There will I lie, until my Maker seek
For some mean stuff whereon to show his skill:
Then is my time.

‘Our time’ – our calling, our life – is now. Our treasure is within ourselves, the gold of the gospel and our gifts - and it has been gathering and collecting every day of our lives. Rowan Williams earths this understanding of the paradoxical nature of God’s call when he writes:

‘God chooses where he wills: there is no set of conditions for his grace. We are to rejoice in the fact that, weak and sinful and silly as we are, God has chosen us for the privilege of loving and serving him.’

But with that rejoicing comes a balancing responsibility, a pain, if you like, when our loving and serving becomes unbalanced and we are unable to hold on to the burden and privilege of this calling. Rowan Williams continues:

‘And so our crises occur at those points when we see how unreality, our selfish, self-protecting illusions, our struggles for cheap security, block the way to our answering the call to be’.

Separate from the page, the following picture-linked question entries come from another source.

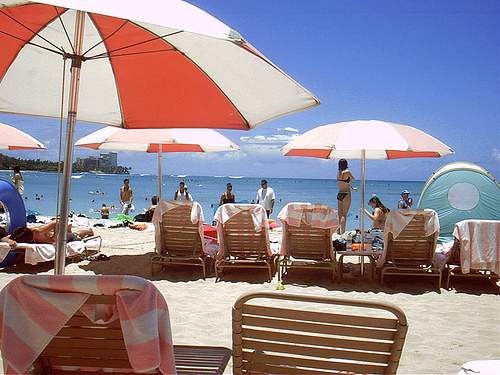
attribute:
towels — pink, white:
[279, 198, 335, 260]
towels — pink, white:
[0, 271, 176, 373]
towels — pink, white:
[430, 218, 498, 279]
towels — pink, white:
[2, 239, 85, 264]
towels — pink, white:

The treasure is under our feet, it is within us, and therefore it is the very thing most likely to be taken for granted. I gain tremendous encouragement from that passage in Mark 6, where Jesus returns to Nazareth, to be greeted by those who knew him when he was but a lad – and they decided that no-one who came from their town could possibly be anyone special (‘We knew him when he had nowt’) – ‘and he could work no miracle there….and he was amazed at their unbelief.’ In my native Lancashire, it is said that the reason people go to church is to to stop other people going; some people, without realising it, manage to limit God and limit others at the same time. Perhaps they – and we – have every right to be concerned. Jesus came among us, and through him we discover a very human side to God that we had never suspected, and wonder whether God can really do this thing this way. For those on the way to faith this particularity can be hard to fathom, and how we preach it and proclaim it a most sensitive issue.

But this, after all, is the treasure at our feet, carried in these earthenware vessels. What we have to offer the world is Christ crucified and raised from the dead – the action of a God who will stop at nothing to redeem his people, redeem his creation. That miraculous action continues this morning and every day in the Mass and its outworking in our daily living, as we seek to discover and rediscover the treasure at our feet.